LAWS(KER)-2015-8-23

N. SUBAIR Vs. ABDUL LATHEEF MATTARA AND ORS.

Decided On August 10, 2015
N. Subair Appellant
V/S
Abdul Latheef Mattara And Ors. Respondents

JUDGEMENT

(1.) THIS Revision Petition is filed challenging the concurrent findings of conviction entered and the sentence imposed on the Revision Petitioner for the offence punishable under Section 138 of the Negotiable Instruments Act, 1881 (for short, 'the N.I. Act') in Criminal Appeal No. 70 of 2012 on the files of the Additional Sessions Judge -III, Manjeri. The above appeal was filed challenging the judgment finding that the Revision Petitioner is guilty of the said offence, passed in C.C. No. 707 of 2009 on the files of the Judicial First Class Magistrate's Court -I, Manjeri. According to the impugned judgment, the Revision Petitioner is convicted and imposed to pay a fine of Rs. 3,27,000/ -. In default, to undergo three months. Out of the fine amount, Rs. 3,25,000/ - shall be directed to pay as compensation to the complainant under Sec. 357(1) of the Cr.P.C.

(2.) THE complainant's case is that the accused had borrowed an amount of Rs. 3 lakhs from the complainant on 27/3/2009 and on the same time itself, the accused drawn and issued Ext. P1 post dated cheque to the complainant in discharge of the said liability. When he presented the cheque for encashment through his bank, the same was dishonoured and returned for want of sufficient funds. To discharge the initial burden to prove, execution and issuance of the cheque, the complainant was examined as P.W.1 and another witness, who happened to see the transaction, was examined as P.W.2 and withdrawal of the said amount from the bank is proved by Ext. P7 bank pass book. After analysing this evidence, the courts below concurrently found that the complainant has successfully discharged the initial burden to prove, execution and issuance of the cheque and the presumptions under Secs. 118(a) and 139 of the N.I. Act would stand in favour of the complainant. I do not find any illegality or impropriety in the said finding.

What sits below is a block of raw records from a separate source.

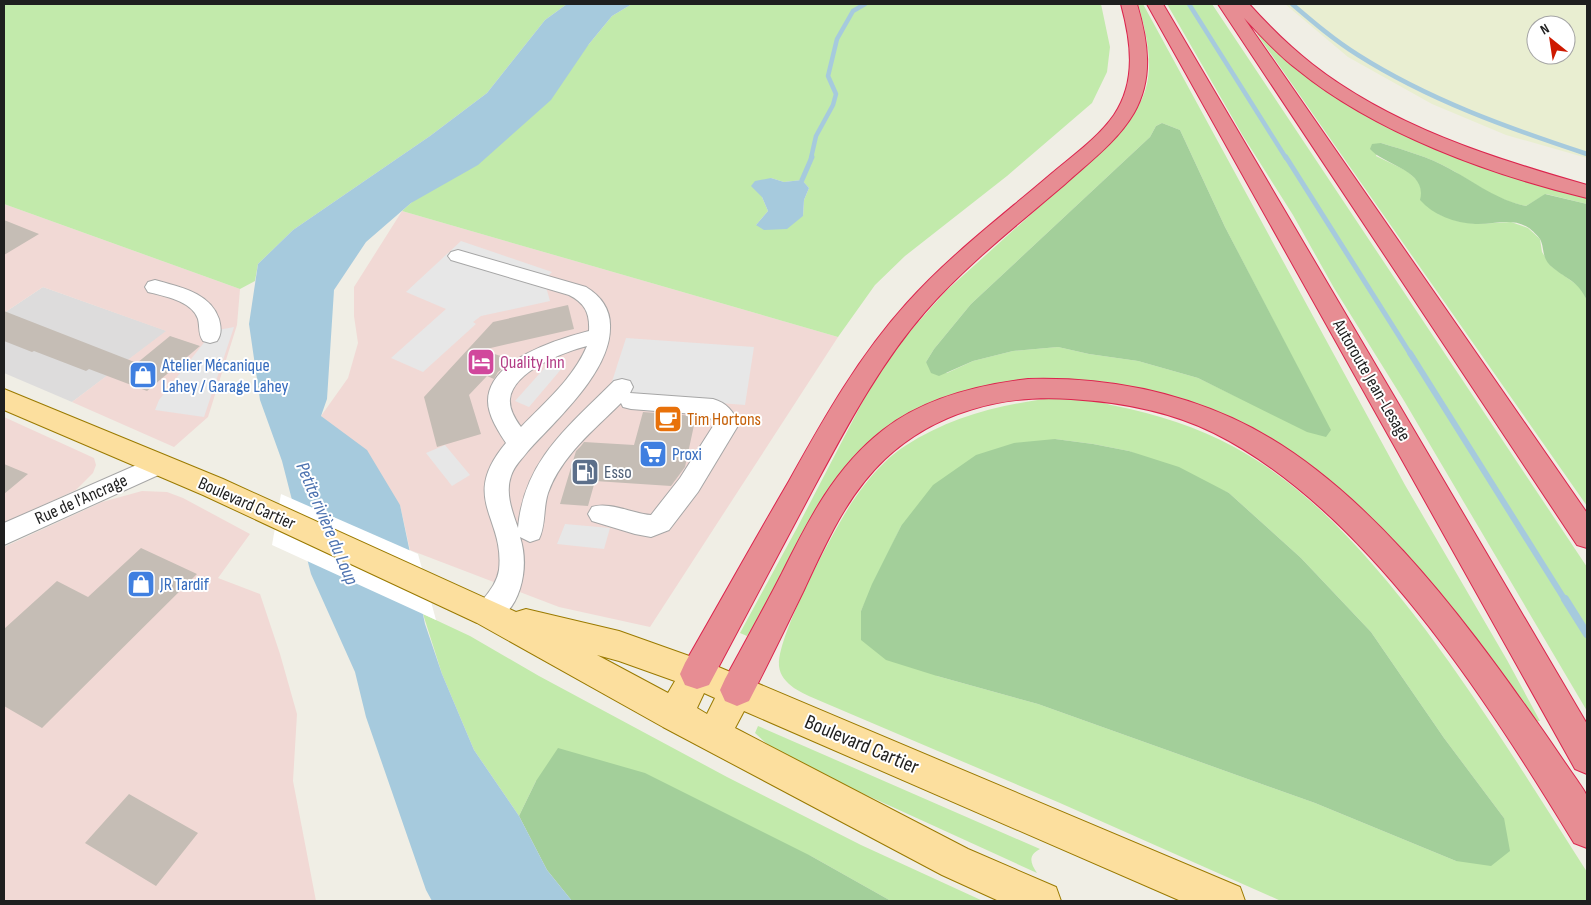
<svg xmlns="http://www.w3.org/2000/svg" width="1591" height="905" viewBox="0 0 1591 905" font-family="'Sofia Sans Condensed',sans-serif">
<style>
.residential{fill:#dddcdc}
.commercial{fill:#f1d9d5}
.farmland{fill:#e9eed1;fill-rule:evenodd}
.grass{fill:#c2eaab;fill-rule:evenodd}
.forest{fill:#a3cf9a}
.parking{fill:#e7e7e7}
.water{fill:#a6cadd}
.pier{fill:#fff}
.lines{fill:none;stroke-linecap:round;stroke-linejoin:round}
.stream-far3{stroke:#a6cadd;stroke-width:4.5}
.stream-far2{stroke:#a6cadd;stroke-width:5}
.stream-far1{stroke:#a6cadd;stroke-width:6}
.stream{stroke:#a6cadd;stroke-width:8}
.building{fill:#c5bdb5}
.minor-casing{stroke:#a6a6a6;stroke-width:2}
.major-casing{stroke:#9a7a00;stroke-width:2}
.highway-casing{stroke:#db254d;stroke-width:2}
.minor{fill:#fff;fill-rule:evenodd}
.major{fill:#fcdf9e;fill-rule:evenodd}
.highway{fill:#e78d93;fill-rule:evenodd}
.labels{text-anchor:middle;stroke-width:4;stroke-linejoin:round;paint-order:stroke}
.hotel-label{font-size:18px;fill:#b23c85;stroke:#fff;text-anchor:start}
.shop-label{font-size:18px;fill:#366cbe;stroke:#fff;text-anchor:start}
.street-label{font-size:18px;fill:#1f1f1f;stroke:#fff}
.food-label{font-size:18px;fill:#c56008;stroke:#fff;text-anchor:start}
.service-label{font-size:18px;fill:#4e5e75;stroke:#fff;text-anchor:start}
.water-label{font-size:19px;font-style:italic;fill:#4b71af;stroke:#fff}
.near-street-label{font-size:21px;fill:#1f1f1f;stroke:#fff}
</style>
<rect width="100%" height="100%" fill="#f0eee5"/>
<path class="residential" d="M43,287L167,331L72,402L4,373V313Z"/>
<path class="commercial" d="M4,204L240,289L237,325L208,417L174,447L72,402L166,331L43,287L4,313Z
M402,211L838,337L650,627L559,607L410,550L400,505L340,432L321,416L348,378L358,343L354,316V287Z
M4,417L94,458L96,465L93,473L76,490L4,523Z
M142,491L167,492L183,498L250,534L218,578L260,594L280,654L297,714L293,781L316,901H4V547L102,502Z"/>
<path class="farmland" d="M1285,4H1587V158L1506,135L1432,104L1348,57ZM1536,25H1566V55H1536Z"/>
<path class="grass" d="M4,4H567L545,20L487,93L430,136L293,230L258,264L255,281L240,289L4,204Z
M632,4H1101L1110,47L1107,72L1092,103L1007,176L905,256L875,285L838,337L402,211L589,44L612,16ZM771,178L784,182L802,180L809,188L804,200L803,216L756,225L768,211L762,197Z
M1138,4H1143L1405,485L1507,660L1540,721L1532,722L1424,575L1179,399L1143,389L1107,382L1049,378L1016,381L859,452C809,504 787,576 747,636L740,633L797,528L878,372L904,338L946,291L1108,145C1156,97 1156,67 1138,4ZM1162,123L1180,130L1225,227L1330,430L1258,407L1198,378L1138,361L1089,354L1058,347L1013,351L973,361L947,373L926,362L934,349L971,304L1150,137L1156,126Z
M1167,4H1212L1587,567V711L1403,399L1334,288L1293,215L1243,136Z
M1257,34H1263L1335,95L1559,189L1587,197V204L1546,194L1526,206C1495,200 1477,184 1450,169C1429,157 1404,150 1381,143L1376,156L1407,171L1419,182L1422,192L1438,214L1457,221L1477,224L1511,222L1528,228L1540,239L1542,252L1551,266L1581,288L1587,301V506Z
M1044,399C1058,399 1072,399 1086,400C1096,400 1106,404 1116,406C1156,414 1197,427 1234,447C1312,489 1371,559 1425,629C1483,707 1535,790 1587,872V901H1281L1060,803L818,700C804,694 781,685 779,666C777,636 831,536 849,507C863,485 883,460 905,446C948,418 995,406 1044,399ZM1055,439L1093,444L1129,451L1229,493L1301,558L1371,632L1444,738L1504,818L1456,861L1315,803L1038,704L937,676L861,611L901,526Z
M423,614L470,636L539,676L727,777L861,845L983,901H891L811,856L536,781L519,816L474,750L442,674Z
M758,726L1040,849C1028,855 1030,863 1037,873L818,773L767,744L755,733Z"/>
<path class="forest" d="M1162,123L1180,130L1225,227L1331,430L1326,437L1307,432L1198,378L1138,361L1089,354L1058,347L1013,351L973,361L939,376L931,373L926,362L934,349L971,304L1150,137L1156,126Z
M1381,143C1404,150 1429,157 1450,169C1476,183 1497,200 1526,206L1545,194L1587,204V301C1578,280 1567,280 1552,267C1541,258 1545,248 1540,239C1538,236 1532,230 1529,228C1512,217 1493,225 1475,224C1455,223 1433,215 1420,200C1428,170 1385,166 1370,149L1372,144Z
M1055,439L1093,444L1129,451L1179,467L1229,493L1301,558L1371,632L1444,738L1504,818L1510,851L1491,866L1456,861L1315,803L1038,704L937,676L886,660L861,640V611L872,584L901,526L933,485L976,455L1014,443Z
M558,748L645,773L811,856L891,901H572L547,870L519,816L536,781Z"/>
<path class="parking" d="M461,241L552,272L544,280L550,301L481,316L473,322L476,324L423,372L391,358L446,309L406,292Z
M234,327L204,417L155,410L159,400L213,331Z
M626,338L754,347L745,405L608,394Z
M549,363L563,367L529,407L515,401Z
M445,445L470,475L452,486L426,453Z
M565,524L610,528L604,549L557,544Z"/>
<path class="water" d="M567,4H632L612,16L589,44L551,100L478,165L411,203L366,242L334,290L327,399L321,416L367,450L400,505L425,624L442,674L474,750L519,816L547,870L572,901H432L426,890L366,717L355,672L311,574L282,461L260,400L249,324L258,264L293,230L430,136L487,93L545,20Z
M771,178L784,182L802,180L809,188L804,200L803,216L787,229L764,230L756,225L768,211L762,197L751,186L755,181Z"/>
<path class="pier" d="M281,494L418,554L436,620L272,545Z"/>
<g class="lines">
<path class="stream-far3" d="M1189,4L1286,158
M1292,4C1313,22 1334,40 1358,55C1429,100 1508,128 1587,154
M811,158L816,136L833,105L836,94L828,76L837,39L853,11L865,4"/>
<path class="stream-far2" d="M1286,157L1411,355
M802,180L812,157"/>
<path class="stream-far1" d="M1410,353L1565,600"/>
<path class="stream" d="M1565,599L1587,634"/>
</g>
<path class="building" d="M4,220L39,234L4,255Z
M568,305L574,329L482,350L513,360L498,372L494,379L487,376L469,395L481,434L437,447L424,397L493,322Z
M4,311L137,363L170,336L200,346L147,391L89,369L86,371L34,351L32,352L4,341Z
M643,412L696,416L685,467L671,486L595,481L588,506L560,504L576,451L581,446L584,442L634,445Z
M4,464L28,474L4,494Z
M141,548L197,574L42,728L4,706V629L57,581L88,597Z
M129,794L198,833L156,886L85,843Z"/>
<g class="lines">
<defs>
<path id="minor" d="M458,250L586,287C601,296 611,310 610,328C610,372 557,419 528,451C522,459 514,466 511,476C505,493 512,511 518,528C524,460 569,426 614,381L622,379L630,381L633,387L630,393L713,399C727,403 733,411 739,424L698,492L669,530L651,537L635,534L592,521L588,514L592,507C610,501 633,514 651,515L680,478L715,423L707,415L631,409L623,407L621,403C594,430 561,456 548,493C543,508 546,525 539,539L530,542L520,537C530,568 521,613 488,625L478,622L474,613C482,598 496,588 499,570C505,517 459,499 506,443C499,432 488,416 488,401C488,360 558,339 589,331C590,313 585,303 569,295L451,260L448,256L451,252ZM587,346C573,379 545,402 521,427C515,419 509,409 510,399C513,371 564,352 587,346Z
M155,280C179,287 210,292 219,319C221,327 222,334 217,341L210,343L203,341C198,334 200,327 198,319C192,301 164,296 148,292L145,287L148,282Z
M157,456L165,458L169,465L165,472L4,545V523Z"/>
<path id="major" d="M4,389L223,479L516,612L526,609L619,631L709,663L1240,887L1245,901H1181L744,711L735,728L968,849L1056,887L1061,901H999L942,875L663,727L477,623L203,495L4,410ZM597,655L619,661L675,681L668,693ZM704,693L715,698L707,714L697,708Z"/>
<path id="highway" d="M1121,4H1137C1148,41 1154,78 1134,113C1117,142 1088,163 1064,185C1016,226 966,265 925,312C878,366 845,430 811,493C777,557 743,621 709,685L697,689L685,685L680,674L685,663C720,602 754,541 789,481C824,418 859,356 907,303C950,255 1002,216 1051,174C1072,156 1098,138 1114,115C1137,81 1131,41 1121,4Z
M1147,4H1163L1587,724V774L1575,769Z
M1218,4H1249C1268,25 1289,46 1312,64C1391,126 1492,158 1587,185V198C1491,175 1375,133 1298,70C1278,55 1261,36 1244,18L1587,513V548L1577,545Z
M1028,379C1098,377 1168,389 1232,418C1358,475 1461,614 1539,725C1552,743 1564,762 1577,780C1580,785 1586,792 1587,797C1590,808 1587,836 1587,848L1574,843C1488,702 1366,509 1214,433C1169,411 1121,402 1071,399C1003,394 935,412 885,459C847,495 826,543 804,590C786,627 768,664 749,701L737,706L725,701L720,690L725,679C744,644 763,610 781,575C808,521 834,468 883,430C924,398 977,385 1028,379Z"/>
</defs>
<use href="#minor" class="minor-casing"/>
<use href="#major" class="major-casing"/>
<use href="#highway" class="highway-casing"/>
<use href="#minor" class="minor"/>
<use href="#major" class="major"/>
<use href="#highway" class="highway"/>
</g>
<defs>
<symbol id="hotel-square" viewBox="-11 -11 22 22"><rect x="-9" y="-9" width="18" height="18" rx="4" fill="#d1479c" stroke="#fff"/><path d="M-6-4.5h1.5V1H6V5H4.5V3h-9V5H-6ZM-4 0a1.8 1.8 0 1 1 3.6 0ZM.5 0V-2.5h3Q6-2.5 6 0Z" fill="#fff"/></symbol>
<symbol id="shop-square" viewBox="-11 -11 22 22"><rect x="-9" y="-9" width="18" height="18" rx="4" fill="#3f7fe0" stroke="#fff"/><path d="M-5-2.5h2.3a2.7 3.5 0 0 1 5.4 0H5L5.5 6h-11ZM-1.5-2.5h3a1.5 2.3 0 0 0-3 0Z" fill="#fff"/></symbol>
<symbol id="cafe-square" viewBox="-11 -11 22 22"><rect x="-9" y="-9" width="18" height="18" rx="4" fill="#e8710a" stroke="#fff"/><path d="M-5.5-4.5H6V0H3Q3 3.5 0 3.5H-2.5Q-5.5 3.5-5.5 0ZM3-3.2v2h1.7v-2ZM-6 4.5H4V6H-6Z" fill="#fff"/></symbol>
<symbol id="supermarket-square" viewBox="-11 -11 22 22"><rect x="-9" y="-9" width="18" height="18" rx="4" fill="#3f7fe0" stroke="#fff"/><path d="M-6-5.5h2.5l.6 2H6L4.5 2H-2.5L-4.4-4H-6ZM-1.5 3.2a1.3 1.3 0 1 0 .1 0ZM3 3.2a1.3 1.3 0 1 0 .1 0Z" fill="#fff"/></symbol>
<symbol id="fuel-square" viewBox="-11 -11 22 22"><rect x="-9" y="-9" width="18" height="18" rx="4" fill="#5c6f8a" stroke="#fff"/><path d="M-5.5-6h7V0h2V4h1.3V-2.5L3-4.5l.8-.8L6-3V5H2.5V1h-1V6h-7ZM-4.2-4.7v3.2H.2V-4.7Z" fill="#fff"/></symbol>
</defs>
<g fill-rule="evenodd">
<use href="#hotel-square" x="465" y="346" width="32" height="32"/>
<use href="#shop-square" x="127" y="359" width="32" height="32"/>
<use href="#cafe-square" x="652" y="403" width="32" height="32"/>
<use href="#supermarket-square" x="637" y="438" width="32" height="32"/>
<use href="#fuel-square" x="569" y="456" width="32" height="32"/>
<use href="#shop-square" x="125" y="568" width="32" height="32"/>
</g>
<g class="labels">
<g class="hotel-label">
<text x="500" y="368">Quality Inn</text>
</g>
<g class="shop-label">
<text x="162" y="371">Atelier Mécanique<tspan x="162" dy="21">Lahey / Garage Lahey</tspan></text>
<text x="672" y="460">Proxi</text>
<text x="160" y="590">JR Tardif</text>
</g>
<g class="street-label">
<text transform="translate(1372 380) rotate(60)" y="6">Autoroute Jean-Lesage</text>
<text transform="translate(81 499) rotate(-24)" y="6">Rue de l'Ancrage</text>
<text transform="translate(247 503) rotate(24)" y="6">Boulevard Cartier</text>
</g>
<g class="food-label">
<text x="687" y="425">Tim Hortons</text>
</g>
<g class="service-label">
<text x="604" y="478">Esso</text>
</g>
<g class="water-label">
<text transform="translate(328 523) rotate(67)" y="7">Petite rivière du Loup</text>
</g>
<g class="near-street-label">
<text transform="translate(862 744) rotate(23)" y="7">Boulevard Cartier</text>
</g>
</g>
<rect width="1591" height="905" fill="none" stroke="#1f1f1f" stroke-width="10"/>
<g transform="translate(1551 40) rotate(330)"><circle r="24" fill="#ffffff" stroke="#a5a5a5"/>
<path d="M0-4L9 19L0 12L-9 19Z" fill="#ce1900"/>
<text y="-8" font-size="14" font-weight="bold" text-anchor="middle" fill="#1f1f1f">N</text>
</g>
</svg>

(3.) THE defence case set up by the accused is that the brother of the complainant misused the cheque of the accused through complainant. That is, the accused having some transactions with the father -in -law of the brother of P.W.1 namely Abdurahiman and the accused entrusted one blank signed cheque to the said Abdurahiman towards his business transactions between them. Since the brother of the complainant was the son -in -law of the said Abdurahiman, he was managing the financial family affairs and he has taken the said cheque from the possession of Abdurahiman. To probabilise the said contention, Abdurahiman was examined as D.W.1. It is pertinent to note that later the marriage, between the brother of the complainant and the daughter of Abdurahiman, was dissolved through Family Court and hence they were in inimical terms and the accused is one of the friends of Abdurahiman. It has come out in evidence that due to the dissolution of the marriage between the complainant's brother and the daughter of Abdurahiman, Abdurahiman was not in good terms with the complainant's family. Therefore, the court below is justified in finding that no reliance can be placed on the evidence of Abdurahiman. This finding is further supported by the absence of such a contention in Ext. P6 reply sent by the accused on receipt of the lawyer's notice. In Ext. P6, he stated that one of the cheques was stolen from him and he has filed an intimation to that effect to the bank. But it has come out in evidence that the accused had not given such an intimation to the bank authority and the cheque was dishonoured and returned for want of sufficient funds only. During re -examination, D.W.1 also admitted that while issuing lawyer's notice, he was aware about the handing over of the above said cheque. As rightly observed by the court below, if that be so, the accused ought to have narrated the same in Ext. P6 reply notice. More importantly, the accused himself also adduced no oral evidence to substantiate the contentions raised in the notice. Thus, the courts below are justified in finding that the accused has miserably failed to rebut the presumptions under the N.I. Act which stood in favour of the complainant.